Dublin haven’t gotten to four league finals in a row now, they didn’t win four trophies last season, and Jim Gavin sure as hell hasn’t amassed two All-Irelands already by falling for this foolish notion that football teams shouldn’t be allowed to defend.

Dublin play loads of men behind the ball and they do it often. What on earth is wrong with that?

No-one has given a straight, logical answer to that simple question yet. Ever.

Teams defend in numbers and Dublin do too. They did it that night in Croker against Derry last year when they avoided flak because they were: a) at home; and b) victorious. Derry, of course, were charged with the murder of football.

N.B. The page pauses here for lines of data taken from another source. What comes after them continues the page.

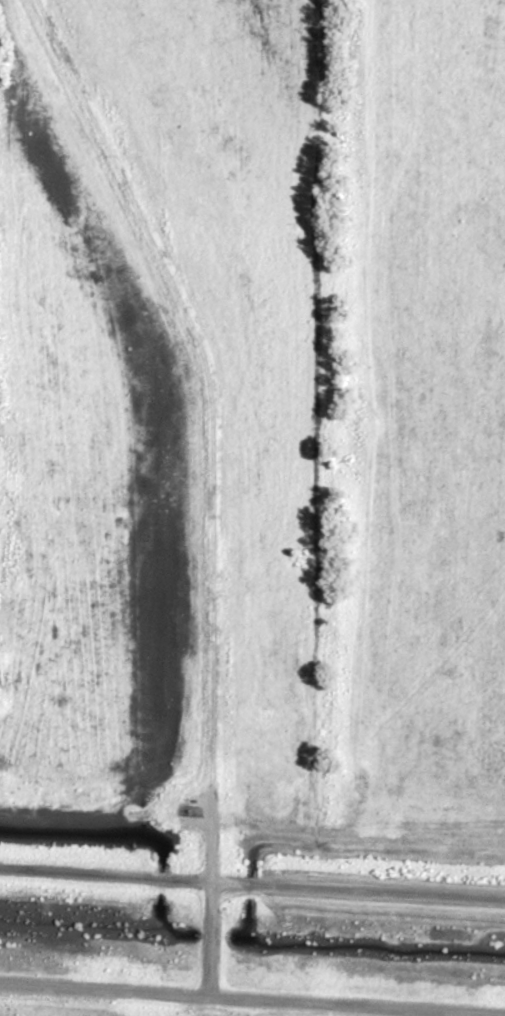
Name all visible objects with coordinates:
road: (207, 374)
road: (106, 877)
road: (213, 891)
road: (359, 892)
road: (252, 999)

They booed Brian McIver’s team for setting up conservatively when they didn’t want to be caught out themselves at the back – like they were the year previous against Donegal.

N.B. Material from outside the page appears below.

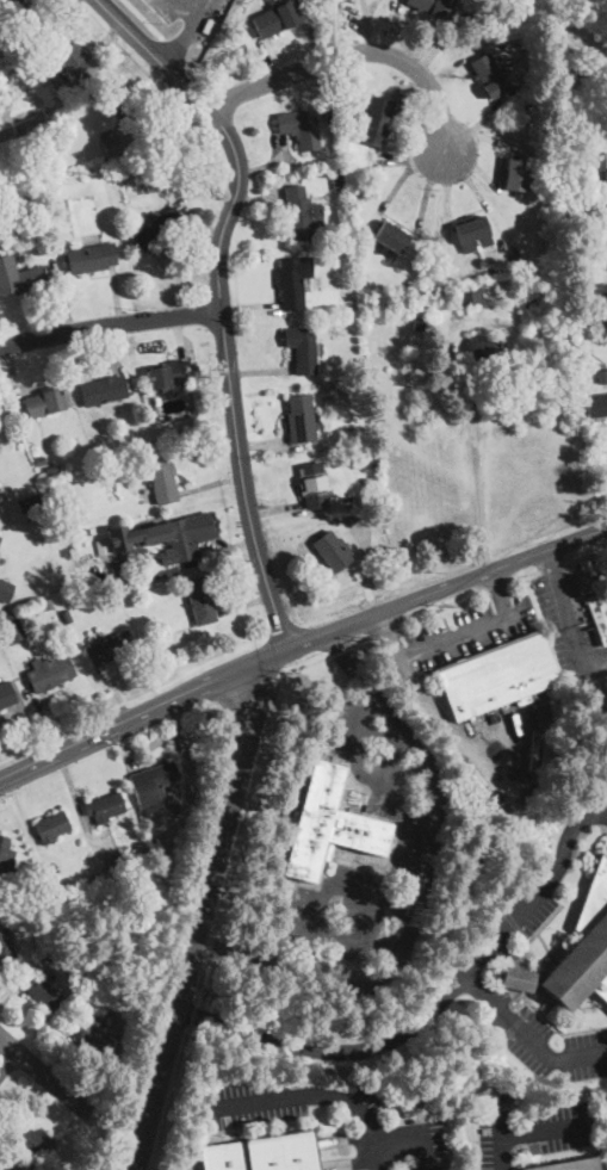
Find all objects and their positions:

Dublin did it when they had to in a rain-ruined All-Ireland final last September against Kerry.

And they did it again on Sunday when they had 14 men inside their own 65-metre line.

The only problem is the perceived problem.

A lot of Dublin fans went along with the scaremongering from the top – that it was bad to defend, that it was impure to play smart, and that it wasn’t manly or noble to double up on an attacker. Then Dublin saw a lot of teams approach with caution when they came to face the most deadly side in Ireland on the biggest and best pitch in the country. And the fans didn’t like it. They didn’t like that teams weren’t rolling over for them.

So they held themselves up as the moral compass of football because they were suddenly told with no explanation that there was a right and a wrong way. Then they scoffed at teams who were afraid of them and they tried to taunt them out of their shielded defence.

By the time the counter-attacking game plan started working for them too, there was too much pretense to go back on. They had grown too comfortable on that high horse to come down and accept that there was nothing actually there worth scowling about in the first place.

Philip McMahon and James McCarthy tackle Michael Murphy 10/4/2016

The irony of it is, on Sunday, Hill 16 roared and cheered and applauded its 14-man back line for slowing down the game and eventually winning the ball back after 90 seconds of nothing but pure defence. Puke football, as it was called when Tyrone or Derry or Donegal did it.

They appreciated the effort, they took strength in their steeliness, and they grew excited as that defence was transformed into a cut-throat counter attack.

The irony was that it was what Donegal did when they hit 3-14 against them doing the exact same thing in 2014.

And the irony was that, on Sunday, Dublin kicked 1-20 of some of the finest scores you’ll see all year and they did it with this big, bad blanket defence in place when they needed it.

Once again, they produced some of the finest, most frightening, most foam-inducing football we’re unlikely to ever see again when this team dissipates. They got the best out of Bernard Brogan because they were hitting Donegal for six on the break – turnover, kick, kick, and Brogan did the rest. They had Ciaran Kilkenny and Paul Flynn striding the length of the field as if it was a five-a-side game and Cian O’Sullivan was directing traffic – inbound and outbound.

Philly McMahon set up a goal, Johnny Cooper scored.

The Dublin team stand for the national anthem 10/4/2016

They did it all because of their set-up. The team is designed to get the best out of these individuals and these individuals are in place to get the best out of this team.

There’s nothing shameful about bringing players behind the ball. There’s nothing logical to suggest that you shouldn’t do it.

Effect or beauty – neither is right or wrong, no matter how much you’re told otherwise.

Some teams play effectively, some teams play beautifully. Jim Gavin’s team does both.

Dublin are the most beautiful and most effective team in the country. It’s only their fans that would tell you otherwise now.

It’s only their fans who are ashamed of it.